### GECITEERDE PASSAGE
============================================================

En ook daarom is goede en langdurige nazorg, de best mogelijke medische en psychische begeleiding van de slachtoffers, zo belangrijk. Daarop kunt u rekenen.

Natuurlijk dringen zich ernstige vragen op: wat had er kunnen en moeten worden gedaan om dit te voorkomen?
Er zullen antwoorden komen. Er zal gedegen worden geanalyseerd en onderzocht.
Maar geen enkel onderzoek, geen enkel oordeel zal de tragedie die de mensen in Volendam heeft getroffen ongedaan kunnen maken.
Wij zullen lessen leren; als overheid, maar ook ieder van ons persoonlijk. Over regels en voorschriften, over het toezicht daarop, over de naleving ervan, over de zorgvuldigheid van het om gaan daarmee. De tragedie van die jonge Nieuwjaarsnacht doet ons opnieuw beseffen hoe kwetsbaar het menselijk leven is, hoe broos het dunne laagje ijs is waarop wij schaatsen. Ieder van ons en wij allemaal samen.

============================================================

### AANGELEVERDE RIJEN
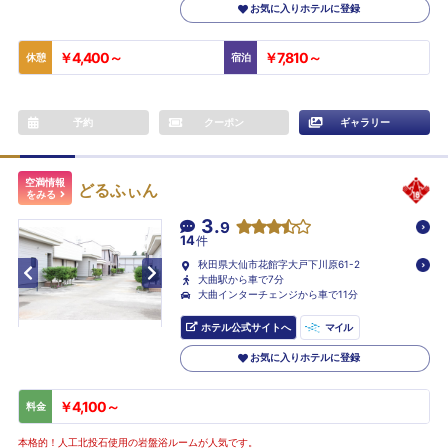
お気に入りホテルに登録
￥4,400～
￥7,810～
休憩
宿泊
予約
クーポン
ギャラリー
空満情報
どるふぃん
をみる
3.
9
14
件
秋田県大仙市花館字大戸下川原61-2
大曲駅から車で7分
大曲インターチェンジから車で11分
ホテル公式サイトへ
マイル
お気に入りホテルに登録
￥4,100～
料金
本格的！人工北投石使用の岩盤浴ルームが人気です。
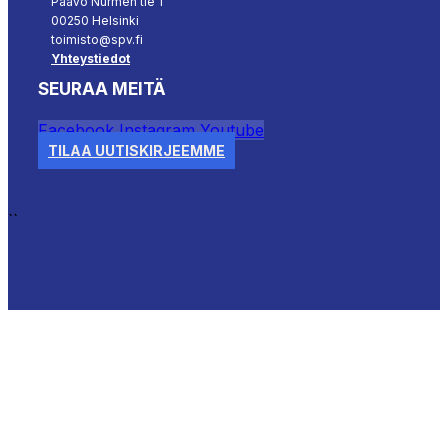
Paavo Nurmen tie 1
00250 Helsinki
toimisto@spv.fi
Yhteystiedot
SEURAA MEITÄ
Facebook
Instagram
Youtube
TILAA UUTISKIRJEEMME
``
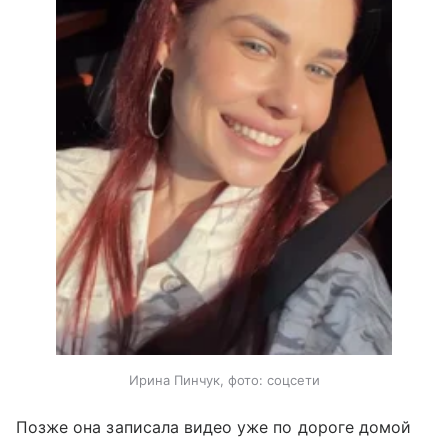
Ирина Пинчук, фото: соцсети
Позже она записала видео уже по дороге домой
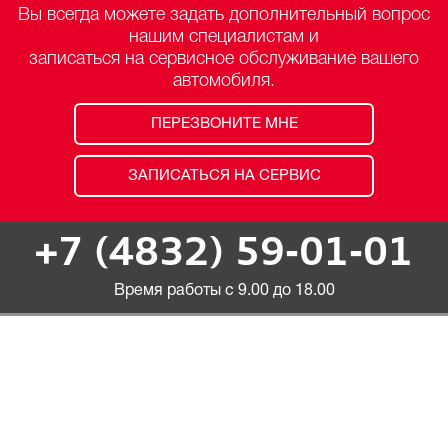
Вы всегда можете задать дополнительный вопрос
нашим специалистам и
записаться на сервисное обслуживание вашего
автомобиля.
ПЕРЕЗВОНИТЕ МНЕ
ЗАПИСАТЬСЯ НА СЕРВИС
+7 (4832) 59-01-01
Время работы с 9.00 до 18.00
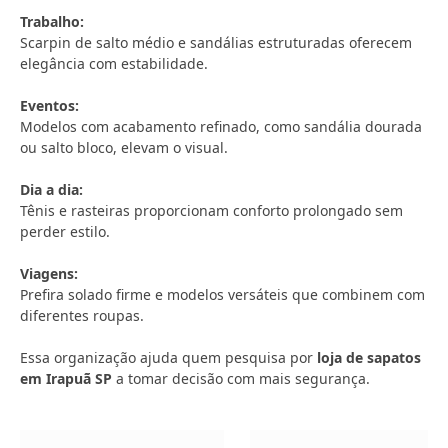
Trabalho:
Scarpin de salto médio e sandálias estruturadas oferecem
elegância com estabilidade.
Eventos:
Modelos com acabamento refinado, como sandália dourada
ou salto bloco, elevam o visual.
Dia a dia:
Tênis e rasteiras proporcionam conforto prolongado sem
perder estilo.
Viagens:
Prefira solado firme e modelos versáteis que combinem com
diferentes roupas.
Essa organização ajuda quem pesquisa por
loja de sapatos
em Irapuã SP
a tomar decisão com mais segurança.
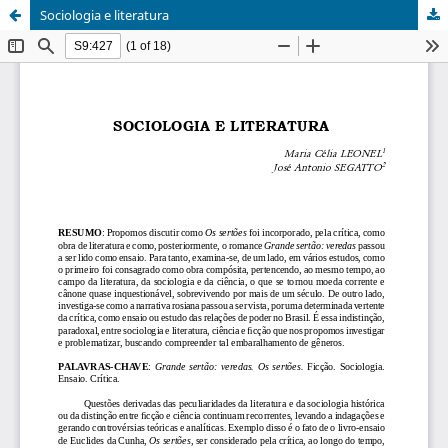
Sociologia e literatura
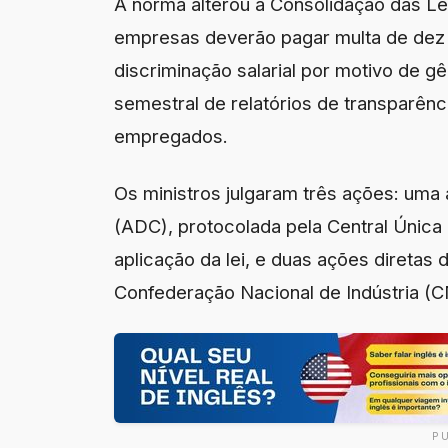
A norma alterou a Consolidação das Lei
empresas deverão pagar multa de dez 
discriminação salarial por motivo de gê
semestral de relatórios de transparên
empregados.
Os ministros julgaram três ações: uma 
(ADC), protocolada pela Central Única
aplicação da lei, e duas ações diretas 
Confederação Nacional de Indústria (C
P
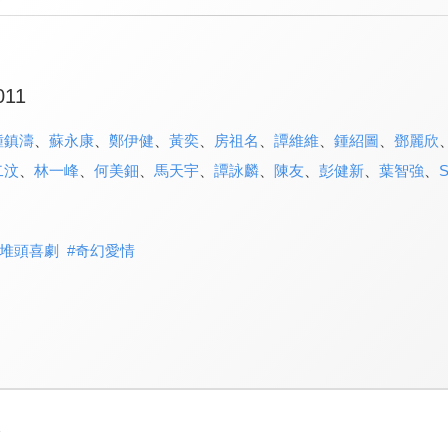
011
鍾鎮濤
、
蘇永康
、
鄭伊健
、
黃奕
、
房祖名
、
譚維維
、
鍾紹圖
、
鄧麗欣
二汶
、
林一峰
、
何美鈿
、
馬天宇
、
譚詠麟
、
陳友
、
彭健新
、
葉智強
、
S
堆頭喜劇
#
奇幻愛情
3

============================================================

### TE DOEN
**A)** In welke plaats heeft de tragedie volgens de passage de mensen getroffen?
**B)** Geef alsjeblieft elke regel uit de rijen terug waarin de string "ações" voorkomt, waarbij hoofdletters en kleine letters van belang zijn.
De passage en de rijen zijn los van elkaar aangeleverd.

### OPLOSSINGEN
**A)** In Volendam.

**B)**
Os ministros julgaram três ações: uma 
aplicação da lei, e duas ações diretas 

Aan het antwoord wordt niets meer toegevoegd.